A reader writes: Switch Hitting
A reader writes:
I have now finished the Great Spiritual Migration and I have been so moved that I have gone back to re-read Everything must Change. This morning after re-reading the story of the 21 leaders in South Africa I realized something so clearly…Let me tell you a brief story.When I was young I played baseball. I was an average player, nothing special, just a part of the team. Like most people I hit right handed. But, inside me I believed that I could be a switch hitter. I had tried hitting left handed when practicing with a few friends. I had hit the ball, so I knew it was possible.
I had been hesitant to try hitting left handed in a game since I knew everyone would say what are you doing, you don’t hit left handed, you hit right handed. Then one day I just decided to do it. I stood in the batters box and on the first pitch I swung and missed. I was waiting for the manager to call time out or yell turn and bat from the right side, but he didn’t. The second pitch was a ball, then on the third pitch I swung and missed again. Guys were yelling from the dugout, what are you doing. The next pitch came, I swung and drove the ball just over the first baseman’s head into right field. I stood on first base and looked back at the dugout, instead of yelling the guys in the dugout all were just staring at me. It didn’t matter to me what they were thinking, I had just hit a single, left handed.
I think I knew better than to try again that game, but a couple weeks later we needed to move a runner to third base and I was up. I walked up to the left side of the plate. Again, I heard guys in the dugout yelling what is he doing, he’ll make an out. On the third pitch, I drove the ball just inside of the first base bag, and into the right field corner. I pulled into second base with a double, scoring the runner from first.

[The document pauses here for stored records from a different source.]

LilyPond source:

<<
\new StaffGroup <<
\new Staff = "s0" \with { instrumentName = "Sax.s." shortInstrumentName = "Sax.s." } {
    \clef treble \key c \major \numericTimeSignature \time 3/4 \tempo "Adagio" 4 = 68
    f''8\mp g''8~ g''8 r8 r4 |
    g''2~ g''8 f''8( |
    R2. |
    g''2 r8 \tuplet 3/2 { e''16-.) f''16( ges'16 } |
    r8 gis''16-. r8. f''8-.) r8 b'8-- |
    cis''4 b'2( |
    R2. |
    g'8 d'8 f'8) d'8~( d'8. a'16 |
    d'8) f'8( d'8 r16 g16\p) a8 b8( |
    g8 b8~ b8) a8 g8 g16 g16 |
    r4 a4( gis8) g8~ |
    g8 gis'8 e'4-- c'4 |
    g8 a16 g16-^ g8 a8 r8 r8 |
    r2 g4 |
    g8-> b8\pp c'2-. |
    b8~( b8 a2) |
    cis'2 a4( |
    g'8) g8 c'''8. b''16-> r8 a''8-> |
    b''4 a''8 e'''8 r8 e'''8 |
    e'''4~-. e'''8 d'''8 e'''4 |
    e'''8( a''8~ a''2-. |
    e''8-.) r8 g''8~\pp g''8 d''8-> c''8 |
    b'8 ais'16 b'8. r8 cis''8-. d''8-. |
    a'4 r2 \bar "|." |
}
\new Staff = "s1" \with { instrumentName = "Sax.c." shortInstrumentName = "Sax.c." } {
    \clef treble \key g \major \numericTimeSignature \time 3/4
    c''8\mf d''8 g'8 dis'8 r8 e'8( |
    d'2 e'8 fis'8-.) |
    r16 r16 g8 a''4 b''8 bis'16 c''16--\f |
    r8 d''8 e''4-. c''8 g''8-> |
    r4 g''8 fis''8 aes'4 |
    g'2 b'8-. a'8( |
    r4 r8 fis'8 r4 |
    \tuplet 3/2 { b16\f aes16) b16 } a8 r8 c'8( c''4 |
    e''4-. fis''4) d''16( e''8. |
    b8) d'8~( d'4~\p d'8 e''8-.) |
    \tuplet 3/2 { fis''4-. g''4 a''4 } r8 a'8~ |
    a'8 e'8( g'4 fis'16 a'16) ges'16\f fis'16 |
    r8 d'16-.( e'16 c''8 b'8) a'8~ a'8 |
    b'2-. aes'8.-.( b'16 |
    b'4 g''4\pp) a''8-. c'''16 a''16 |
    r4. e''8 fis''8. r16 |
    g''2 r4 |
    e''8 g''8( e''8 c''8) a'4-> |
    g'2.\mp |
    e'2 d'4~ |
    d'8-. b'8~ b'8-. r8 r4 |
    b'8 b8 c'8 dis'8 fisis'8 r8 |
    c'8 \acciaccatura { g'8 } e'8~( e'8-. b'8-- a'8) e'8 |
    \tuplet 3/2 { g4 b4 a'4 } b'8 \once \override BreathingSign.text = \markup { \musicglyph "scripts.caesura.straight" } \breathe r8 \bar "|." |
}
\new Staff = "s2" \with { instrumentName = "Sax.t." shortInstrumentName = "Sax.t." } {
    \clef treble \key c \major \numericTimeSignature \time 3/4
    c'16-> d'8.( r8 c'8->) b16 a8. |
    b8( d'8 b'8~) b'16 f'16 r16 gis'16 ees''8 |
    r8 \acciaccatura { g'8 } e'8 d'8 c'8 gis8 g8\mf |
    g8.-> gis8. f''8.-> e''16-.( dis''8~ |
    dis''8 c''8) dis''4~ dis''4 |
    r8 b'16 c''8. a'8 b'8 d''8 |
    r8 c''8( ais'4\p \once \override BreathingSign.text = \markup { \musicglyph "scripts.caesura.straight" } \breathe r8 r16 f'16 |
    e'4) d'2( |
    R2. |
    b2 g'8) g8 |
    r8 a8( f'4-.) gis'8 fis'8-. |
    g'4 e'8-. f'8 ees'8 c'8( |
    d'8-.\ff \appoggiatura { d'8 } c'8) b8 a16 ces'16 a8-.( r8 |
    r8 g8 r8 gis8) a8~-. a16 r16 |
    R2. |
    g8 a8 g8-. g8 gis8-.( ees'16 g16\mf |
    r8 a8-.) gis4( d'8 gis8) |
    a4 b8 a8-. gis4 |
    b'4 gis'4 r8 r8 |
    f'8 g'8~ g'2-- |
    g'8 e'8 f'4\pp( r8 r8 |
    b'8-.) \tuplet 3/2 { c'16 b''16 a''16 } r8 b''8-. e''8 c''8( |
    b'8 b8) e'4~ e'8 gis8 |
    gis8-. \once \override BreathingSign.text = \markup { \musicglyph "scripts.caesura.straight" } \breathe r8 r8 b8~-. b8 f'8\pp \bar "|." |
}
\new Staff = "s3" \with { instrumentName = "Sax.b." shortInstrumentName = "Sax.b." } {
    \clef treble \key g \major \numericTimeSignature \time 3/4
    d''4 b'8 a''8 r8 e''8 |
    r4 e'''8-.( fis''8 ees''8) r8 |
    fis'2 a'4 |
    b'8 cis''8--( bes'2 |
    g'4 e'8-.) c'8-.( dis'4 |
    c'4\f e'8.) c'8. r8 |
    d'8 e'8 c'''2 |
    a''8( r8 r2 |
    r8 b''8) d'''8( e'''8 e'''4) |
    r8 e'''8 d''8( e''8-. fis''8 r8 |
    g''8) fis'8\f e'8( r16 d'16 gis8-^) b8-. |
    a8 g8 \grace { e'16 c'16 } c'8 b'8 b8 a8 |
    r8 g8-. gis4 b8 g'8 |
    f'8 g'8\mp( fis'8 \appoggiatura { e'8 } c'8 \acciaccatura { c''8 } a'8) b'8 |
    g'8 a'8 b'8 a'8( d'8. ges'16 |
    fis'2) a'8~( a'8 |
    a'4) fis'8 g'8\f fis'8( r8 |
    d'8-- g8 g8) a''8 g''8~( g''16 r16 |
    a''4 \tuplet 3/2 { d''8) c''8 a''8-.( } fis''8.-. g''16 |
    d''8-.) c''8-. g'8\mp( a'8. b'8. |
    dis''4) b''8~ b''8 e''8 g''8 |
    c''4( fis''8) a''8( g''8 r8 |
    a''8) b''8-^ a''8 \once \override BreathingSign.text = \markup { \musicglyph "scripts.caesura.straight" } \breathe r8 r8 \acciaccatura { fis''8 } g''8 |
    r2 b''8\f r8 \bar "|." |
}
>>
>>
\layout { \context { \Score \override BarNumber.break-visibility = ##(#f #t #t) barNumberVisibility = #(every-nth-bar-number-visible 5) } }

After the game the manager came up to me and said, “I had no idea you could hit left handed, we need to work on this, help you to get better.” He had never said that about hitting right handed. That day I became a switch hitter.
The church is like most hitters, it bats right handed. For the most part it does so because that is what it has always done. There may be a few people who want to try to hit left handed, but they know the response from the congregation would be, what are you doing, we hit right handed.
I believe that there are some people in congregations who know, like I knew, that they can hit left-handed and want badly to try. And I think a few have even tried, but it is hard to hang in there when everyone is cheering against you. What is desperately needed are a few pastors and leaders who are willing to say, I had no idea you could hit left handed, we need to work on this, help you get better. If that happened then we would start to see people who are already good right handed hitters, start to bat left handed more often. Then when others saw that it was possible they might try, and in time, more and more of our churches would be filled with people who were switch hitters and had the capacity to spread the good news in ways that better connected with the game situations of life.
Today, I have recommitted to being a better left-handed batter, may it be so for the gospel’s sake.
Thanks for this encouraging note and beautiful real-life parable. I hope it will inspire many.